Daily kilo-calories for a dog at ideal weight:

  • 10 lb dog = 162 kcal/day
  • 50 lb dog = 585 kcal/day
  • 100 lb dog = 1200 kcal/day

*Please contact your veterinarian or Pawsitive Steps for more information if you think your pet’s calories does not match up.

Treats

Next, we can take a look at the little snacks we give our pet throughout the day. Many of the treats we give our pets have a surprisingly high number of calories! Instead of giving extra treats, we can give hugs and kisses, praise, or play their favorite game with them. If you are worried that your pet will be bored while you are gone, instead of giving them a chew bone or treat, you can try putting their regular meal into a food puzzle or kong to help keep them occupied. When exercising or training your pet, you can take a portion of their daily meal and use that as a reward, in place of a high calorie treat.  If you

do want to give your pet the occasional treat, that is okay to do, so long as it’s on an infrequent basis.
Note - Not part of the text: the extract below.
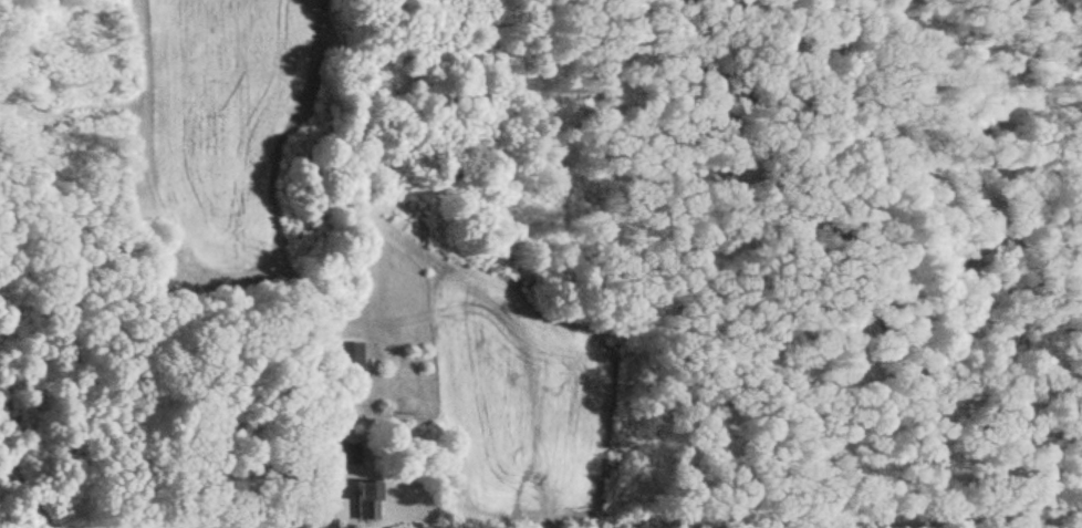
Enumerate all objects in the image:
road: (874, 264)
road: (1074, 264)

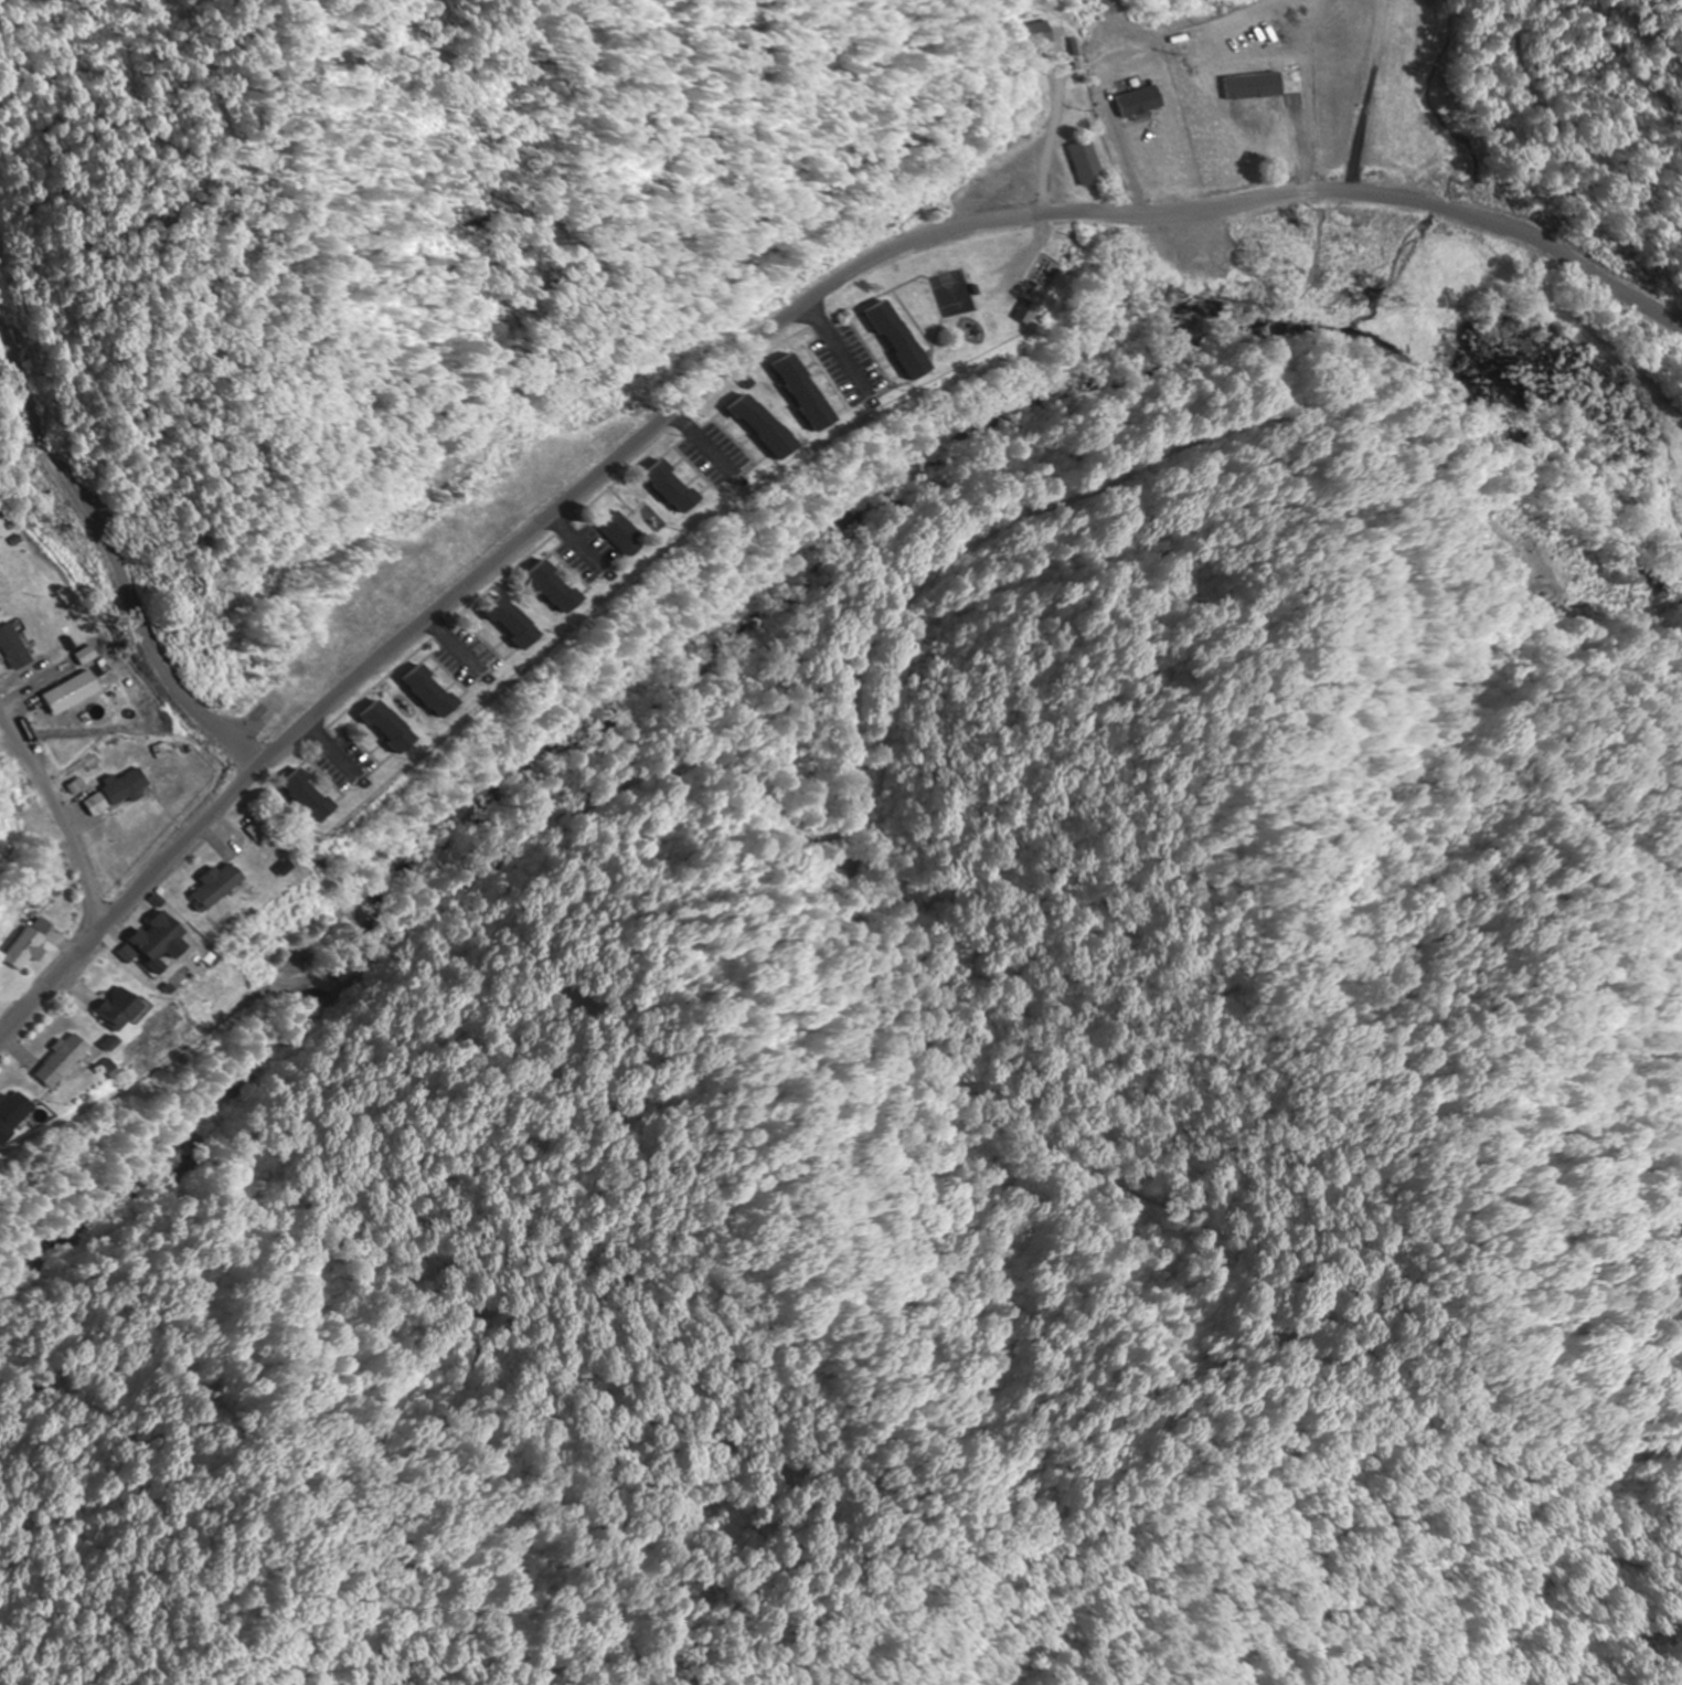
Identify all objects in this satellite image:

Also, make sure when you do give treats that they make up for less than 10% of the total allotted calories per day for your pet.

Common examples of treats for dogs:

  • Small Milk bone = 20 calories per treat
  • Large Milk bone = 115 calories per treat
  • Small Busy Bones = 366 calories per treat
  • Large Busy Bones = 732 calories per treat
  • 1 TBS of Peanut Butter = 81 calories
  • 1 Baby Carrot = 4 calories
  • ¼ cup of Green Beans = 9 calories

 

Common examples of treats for cats:

  • Friskies Party Mix = 1.5 calories per treat
  • Whiskas Temptations = less than 2 calories per treat
  • Sheba Meaty Tenders Treat Stick = 17 calories per treat
  • 1 oz of Cheddar Cheese = 113 calories
  • 1 slice of bacon = 43 calories

Activities

Another great way to help your pet win at weight loss is to get up and active! This is a fun way to pass the time and show love to your pet. A brief walk is an easy way to spend time together. You can also play fetch, tug-o-war or enroll your pet in training classes. If your pet has mobility limitations, you can try playing some brain games or even teach them a new trick (even old dogs certainly can learn new tricks). Looking for some new ways to get active with your pet? We can help! At Pawsitive Steps Rehabilitation and Sports Medicine, we can create individualized weight loss and fitness programs.

Please remember to contact your veterinarian before starting any exercise or weight loss program, as there may be medical issues that need to be addressed first.